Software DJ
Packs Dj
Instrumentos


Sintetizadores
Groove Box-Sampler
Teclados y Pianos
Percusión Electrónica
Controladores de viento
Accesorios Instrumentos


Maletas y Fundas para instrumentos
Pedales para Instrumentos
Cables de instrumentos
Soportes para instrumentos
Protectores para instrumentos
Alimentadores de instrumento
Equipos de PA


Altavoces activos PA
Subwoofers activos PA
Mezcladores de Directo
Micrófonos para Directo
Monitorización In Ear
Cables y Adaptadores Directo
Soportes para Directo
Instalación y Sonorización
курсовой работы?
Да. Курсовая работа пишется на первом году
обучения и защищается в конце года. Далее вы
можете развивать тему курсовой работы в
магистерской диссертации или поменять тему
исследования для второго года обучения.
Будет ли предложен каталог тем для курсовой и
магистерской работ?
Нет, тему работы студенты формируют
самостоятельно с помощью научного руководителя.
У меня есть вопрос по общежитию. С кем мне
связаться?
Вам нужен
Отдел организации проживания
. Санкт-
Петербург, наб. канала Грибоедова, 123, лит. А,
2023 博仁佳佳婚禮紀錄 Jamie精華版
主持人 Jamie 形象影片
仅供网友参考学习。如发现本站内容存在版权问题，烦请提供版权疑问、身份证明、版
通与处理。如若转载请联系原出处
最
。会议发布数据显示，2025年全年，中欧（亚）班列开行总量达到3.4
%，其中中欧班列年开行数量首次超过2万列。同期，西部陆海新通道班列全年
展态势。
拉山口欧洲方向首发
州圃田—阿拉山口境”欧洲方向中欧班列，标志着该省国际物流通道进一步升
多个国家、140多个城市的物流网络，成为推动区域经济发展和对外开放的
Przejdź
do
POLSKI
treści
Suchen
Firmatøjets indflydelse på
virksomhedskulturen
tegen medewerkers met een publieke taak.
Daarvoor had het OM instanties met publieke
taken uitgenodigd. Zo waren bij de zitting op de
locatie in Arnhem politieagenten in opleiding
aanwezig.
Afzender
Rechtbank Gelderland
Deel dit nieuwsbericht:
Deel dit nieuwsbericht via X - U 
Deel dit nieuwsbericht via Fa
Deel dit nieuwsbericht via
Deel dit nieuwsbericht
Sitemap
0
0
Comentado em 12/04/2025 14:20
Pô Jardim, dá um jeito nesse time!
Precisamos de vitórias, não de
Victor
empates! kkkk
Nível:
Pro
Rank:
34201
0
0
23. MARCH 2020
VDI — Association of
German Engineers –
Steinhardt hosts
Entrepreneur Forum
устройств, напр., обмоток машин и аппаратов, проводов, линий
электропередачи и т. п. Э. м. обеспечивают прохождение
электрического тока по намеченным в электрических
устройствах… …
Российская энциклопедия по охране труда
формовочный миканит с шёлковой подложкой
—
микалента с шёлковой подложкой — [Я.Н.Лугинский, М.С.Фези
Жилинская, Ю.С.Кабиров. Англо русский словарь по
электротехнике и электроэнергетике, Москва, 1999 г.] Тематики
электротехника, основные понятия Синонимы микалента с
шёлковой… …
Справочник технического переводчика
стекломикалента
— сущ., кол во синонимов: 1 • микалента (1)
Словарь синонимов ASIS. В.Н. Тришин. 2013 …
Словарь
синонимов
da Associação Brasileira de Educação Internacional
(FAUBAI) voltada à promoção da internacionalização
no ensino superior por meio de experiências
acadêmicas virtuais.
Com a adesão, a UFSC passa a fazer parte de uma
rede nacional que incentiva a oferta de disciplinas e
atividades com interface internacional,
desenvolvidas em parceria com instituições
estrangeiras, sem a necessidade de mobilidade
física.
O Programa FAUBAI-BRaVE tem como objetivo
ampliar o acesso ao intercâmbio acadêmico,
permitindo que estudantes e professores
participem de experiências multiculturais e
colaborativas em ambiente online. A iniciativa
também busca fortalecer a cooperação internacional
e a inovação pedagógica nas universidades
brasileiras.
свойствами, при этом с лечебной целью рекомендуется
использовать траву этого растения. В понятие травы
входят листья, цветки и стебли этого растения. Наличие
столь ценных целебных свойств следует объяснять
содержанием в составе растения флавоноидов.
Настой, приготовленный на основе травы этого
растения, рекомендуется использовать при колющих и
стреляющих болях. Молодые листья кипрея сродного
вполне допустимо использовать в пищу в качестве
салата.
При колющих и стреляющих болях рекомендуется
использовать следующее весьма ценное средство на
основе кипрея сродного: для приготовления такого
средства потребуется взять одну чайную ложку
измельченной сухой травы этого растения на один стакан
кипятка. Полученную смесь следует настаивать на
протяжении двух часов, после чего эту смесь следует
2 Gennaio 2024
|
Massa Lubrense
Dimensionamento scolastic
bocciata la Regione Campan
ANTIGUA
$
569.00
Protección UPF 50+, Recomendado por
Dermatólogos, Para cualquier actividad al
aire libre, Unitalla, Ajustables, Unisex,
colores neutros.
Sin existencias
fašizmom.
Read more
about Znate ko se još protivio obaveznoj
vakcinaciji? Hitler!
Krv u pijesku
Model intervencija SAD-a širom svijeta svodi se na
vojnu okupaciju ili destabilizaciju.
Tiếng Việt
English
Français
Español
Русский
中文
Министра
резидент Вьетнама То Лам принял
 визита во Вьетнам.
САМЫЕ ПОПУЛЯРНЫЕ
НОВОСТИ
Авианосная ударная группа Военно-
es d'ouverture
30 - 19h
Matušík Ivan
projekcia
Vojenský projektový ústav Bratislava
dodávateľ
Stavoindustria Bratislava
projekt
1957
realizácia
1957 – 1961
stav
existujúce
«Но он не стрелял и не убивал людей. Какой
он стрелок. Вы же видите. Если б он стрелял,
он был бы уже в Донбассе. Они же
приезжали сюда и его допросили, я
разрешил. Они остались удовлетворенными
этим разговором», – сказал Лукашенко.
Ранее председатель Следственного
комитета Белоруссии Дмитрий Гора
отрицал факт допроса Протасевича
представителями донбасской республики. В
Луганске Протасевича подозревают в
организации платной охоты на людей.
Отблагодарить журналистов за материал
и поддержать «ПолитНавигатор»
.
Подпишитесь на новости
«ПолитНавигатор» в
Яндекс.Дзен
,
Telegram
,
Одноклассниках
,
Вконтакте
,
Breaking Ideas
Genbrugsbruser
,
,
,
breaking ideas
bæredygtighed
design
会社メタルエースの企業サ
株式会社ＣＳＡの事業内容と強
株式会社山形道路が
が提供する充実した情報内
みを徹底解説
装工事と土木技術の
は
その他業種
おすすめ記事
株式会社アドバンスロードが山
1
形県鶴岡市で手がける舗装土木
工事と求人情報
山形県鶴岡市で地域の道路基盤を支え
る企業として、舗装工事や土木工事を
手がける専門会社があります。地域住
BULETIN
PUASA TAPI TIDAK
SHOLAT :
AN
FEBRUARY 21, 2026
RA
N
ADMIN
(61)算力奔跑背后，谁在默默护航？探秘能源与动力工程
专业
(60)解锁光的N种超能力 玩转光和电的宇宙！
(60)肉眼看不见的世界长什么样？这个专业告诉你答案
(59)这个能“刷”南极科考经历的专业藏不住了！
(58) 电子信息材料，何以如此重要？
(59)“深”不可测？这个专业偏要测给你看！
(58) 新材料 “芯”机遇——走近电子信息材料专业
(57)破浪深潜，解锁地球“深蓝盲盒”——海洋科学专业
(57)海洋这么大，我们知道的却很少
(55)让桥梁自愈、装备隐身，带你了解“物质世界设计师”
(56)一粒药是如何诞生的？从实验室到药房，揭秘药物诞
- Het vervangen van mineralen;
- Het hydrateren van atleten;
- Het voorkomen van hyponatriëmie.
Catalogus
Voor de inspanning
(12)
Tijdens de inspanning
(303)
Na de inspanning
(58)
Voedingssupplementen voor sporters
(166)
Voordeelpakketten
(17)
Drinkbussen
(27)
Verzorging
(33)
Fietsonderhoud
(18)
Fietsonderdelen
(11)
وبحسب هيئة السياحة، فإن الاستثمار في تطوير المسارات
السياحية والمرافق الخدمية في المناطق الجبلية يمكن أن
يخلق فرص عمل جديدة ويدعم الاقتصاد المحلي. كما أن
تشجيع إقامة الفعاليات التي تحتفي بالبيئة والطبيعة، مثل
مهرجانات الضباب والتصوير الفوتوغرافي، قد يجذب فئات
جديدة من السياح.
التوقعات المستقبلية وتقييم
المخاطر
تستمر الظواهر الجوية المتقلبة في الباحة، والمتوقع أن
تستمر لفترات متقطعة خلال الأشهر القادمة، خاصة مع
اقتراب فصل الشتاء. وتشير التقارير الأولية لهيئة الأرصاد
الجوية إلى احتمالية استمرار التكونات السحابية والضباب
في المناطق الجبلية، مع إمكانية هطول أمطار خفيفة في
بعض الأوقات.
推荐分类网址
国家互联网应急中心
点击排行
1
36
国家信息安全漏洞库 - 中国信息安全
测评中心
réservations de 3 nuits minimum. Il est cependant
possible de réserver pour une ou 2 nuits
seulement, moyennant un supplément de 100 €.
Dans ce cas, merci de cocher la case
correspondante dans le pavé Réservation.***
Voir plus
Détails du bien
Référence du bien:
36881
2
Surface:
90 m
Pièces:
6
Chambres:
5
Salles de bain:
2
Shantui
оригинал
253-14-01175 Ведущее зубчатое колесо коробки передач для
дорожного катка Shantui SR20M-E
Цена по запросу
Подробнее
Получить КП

— Assignment —
An exact copy of the lines above, from the one containing "электрического тока по" through the one containing "permitindo que estudantes e professores", is the whole of the answer.

— Problem solution —
электрического тока по намеченным в электрических
устройствах… …
Российская энциклопедия по охране труда
формовочный миканит с шёлковой подложкой
—
микалента с шёлковой подложкой — [Я.Н.Лугинский, М.С.Фези
Жилинская, Ю.С.Кабиров. Англо русский словарь по
электротехнике и электроэнергетике, Москва, 1999 г.] Тематики
электротехника, основные понятия Синонимы микалента с
шёлковой… …
Справочник технического переводчика
стекломикалента
— сущ., кол во синонимов: 1 • микалента (1)
Словарь синонимов ASIS. В.Н. Тришин. 2013 …
Словарь
синонимов
da Associação Brasileira de Educação Internacional
(FAUBAI) voltada à promoção da internacionalização
no ensino superior por meio de experiências
acadêmicas virtuais.
Com a adesão, a UFSC passa a fazer parte de uma
rede nacional que incentiva a oferta de disciplinas e
atividades com interface internacional,
desenvolvidas em parceria com instituições
estrangeiras, sem a necessidade de mobilidade
física.
O Programa FAUBAI-BRaVE tem como objetivo
ampliar o acesso ao intercâmbio acadêmico,
permitindo que estudantes e professores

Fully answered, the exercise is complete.